→ **Provided text**:
'''

According to the policy, the Mayor of Amsterdam considers the duration of the closure to be partly dependent on the time needed for the operator and/or owner to take measures. Therefore, it is important that you as an owner take appropriate action soon – also against the tenant (read below).
Possibilities of reopening
To reopen the premises, you as the owner can file what is called a “reopening request”. With this you ask the mayor to revoke the closure order. The mayor does not do this lightly and in short must have confidence that the public is restored and there is no risk of recidivism.
In most cases we do not recommend betting on one horse. As an owner you can – in addition to the reopening request – object to the closure order and request a preliminary injunction from the preliminary injunction court. After the objection phase, you can appeal to the administrative courts. Under certain circumstances, this will increase the chances of reopening the premises more quickly and of compensation for damages.
Termination of the lease and eviction
As a landlord, if the mayor closes the business premises, you have the authority to terminate the rental agreement out of court. The public order has been disturbed by the tenant. This means that – as a landlord – you can send a letter to your tenant informing him that the rental agreement will be terminated out of court and give him a deadline to vacate the premises voluntarily. You can only terminate the rental agreement out of court if the leased property is actually closed. If the mayor has only expressed the intention, it is too early. Please note: the tenant cannot enter the business premises if it’s closed and therefore cannot vacate them. The eviction must take place with the consent of the municipality or after the revocation of the closure order. If the tenant does not want to vacate the leased premises voluntarily, eviction can be demanded in a procedure.
The court will test – if the tenant defends – whether the landlord has used its power in accordance with the standards of reasonableness and fairness (proportionality). The landlord must show that it was proportionate to dissolve the rental agreement out of court. The dissolution may not constitute a misuse of power. The court may take into account to what extent the tenant can be blamed. In the case of a hemp farm or drug discovery, this possibly will be assumed. We advise the landlord to inform the tenant of his reasons for dissolving the contract in the letter announcing the termination.

'''

→ **Task instructions**:
a - Repeat the passage on closure orders word for word, starting with "In most cases" and going on through "compensation for damages.".
b - Write the next part of the passage on closure orders, picking up after its final sentence.

→ **The data**:
'''

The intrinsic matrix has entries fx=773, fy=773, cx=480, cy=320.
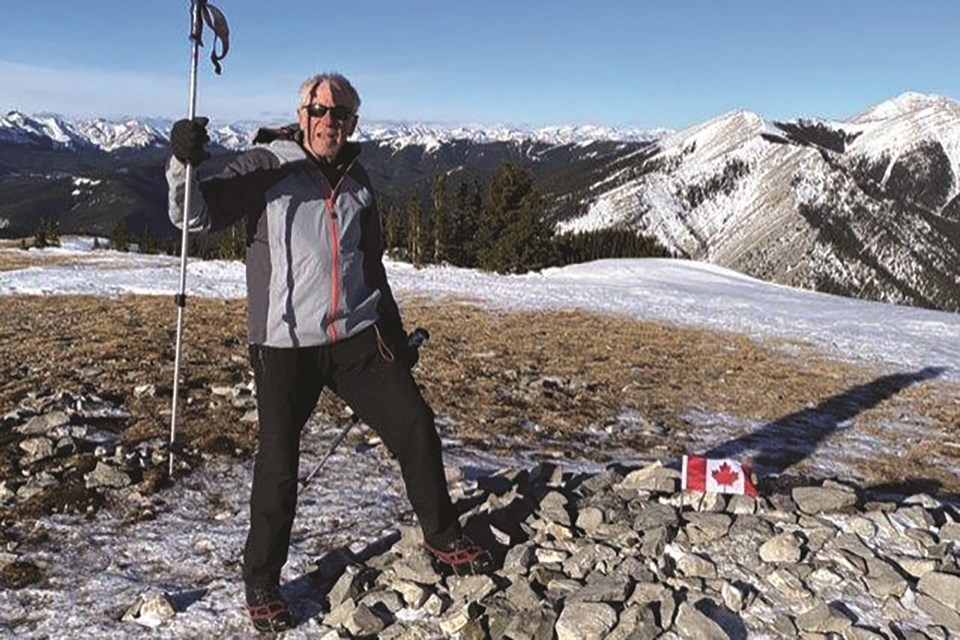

'''

→ **Results for the exercise**:
a -
In most cases we do not recommend betting on one horse. As an owner you can – in addition to the reopening request – object to the closure order and request a preliminary injunction from the preliminary injunction court. After the objection phase, you can appeal to the administrative courts. Under certain circumstances, this will increase the chances of reopening the premises more quickly and of compensation for damages.

b -
The termination of the lease is often of great importance for the reopening request. If the tenant can no longer enter the business premises, the mayor will be more likely to cooperate.
The landlord often suffers damages as a result of the closure of the business premises. For example, the rental payments are no longer paid. In addition, the illegal practices (including a hemp farm) or the closure itself can cause damage to the business premises. If the tenant fails to comply with the obligations under the lease, the landlord can recover this damage from the tenant, unless the damage cannot be attributed to the tenant. If the lease has already been terminated out of court, depending on the circumstances of the case, damages may be recovered on the basis of the tenant’s wrongful act. If proceedings are initiated, damages may be included.
If the mayor has wrongfully closed the business premises, he may also be obliged to pay damages under circumstances.
Conclusion and implications for practice
As a landlord, it is a good idea to coordinate the Dutch administrative and civil law steps in the event of a mayoral closure. This prevents the business premises from remaining closed for too long and/or you from being stuck with a tenant who seriously disturbs the public order. Furthermore, under certain circumstances you can recover your damages from both the tenant and the mayor.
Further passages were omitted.